L'un des enjeux abordés par ce contre-sommet est celui de la concentration des médias, c'est-à-dire du monopole de l'information aux mains d'un nombre limité de grandes entreprises. Diversité des titres ne rime plus avec pluralité de l'information. La critique des médias se révèle centrale dans la constitution du mouvement altermondialiste: l'«autre monde» ne se construira pas sans une autre information.

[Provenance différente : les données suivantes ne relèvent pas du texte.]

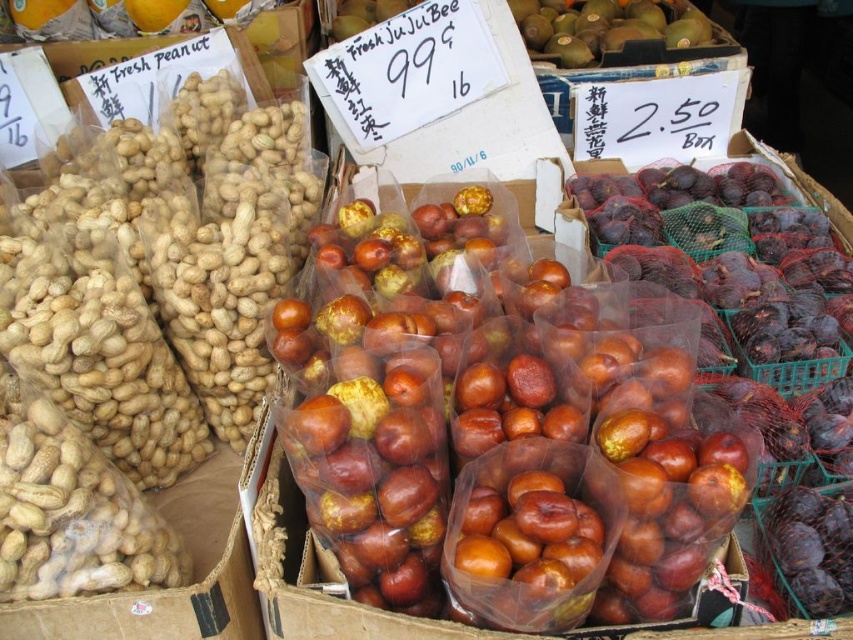
Question: Among these points, which one is farthest from the camera?

Choices:
 (A) (608, 316)
 (B) (608, 12)

Answer: (B)

Question: From the image, what is the correct spatial relationship of shiny brown apples at center in relation to green matte kiwi at upper center?

Choices:
 (A) right
 (B) left

Answer: (B)

Question: Is shiny brown apples at center smaller than green matte kiwi at upper center?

Que les médias soient des entreprises dont le financement dépend de la publicité et des ventes n'est pas nouveau. Ce qui l'est, c'est l'ampleur des concentrations, leur caractère transnational et leur rôle: pour Henri Maler, co-animateur de l'association Acrimed (Action-CRItique-MEDias, lire encadré), «les entreprises médiatiques ne sont pas la proie des concentrations et de la mondialisation capitalistes: elles en sont des acteurs».

Cotées en bourse, ces nouvelles entreprises multimédia englobent divers domaines d'activités – de la vente d'armes ou de béton aux parcs de loisir. Placées devant une exigence de rentabilité, elles usent de stratégies publicitaires pour fidéliser leur audience. Leur programmation se doit d'être consensuelle pour exclure le moins de consommateurs possible. L'influence sur les contenus est inévitable. Dans son éditorial «Le cinquième pouvoir» (Le Monde diplomatique, octobre 2003), Ignacio Ramonet relevait que les médias ne remplissent plus leur rôle démocratique de dénonciateurs des dérives du pouvoir économique et politique. Il en appelle à la création d'un Observatoire international des médias.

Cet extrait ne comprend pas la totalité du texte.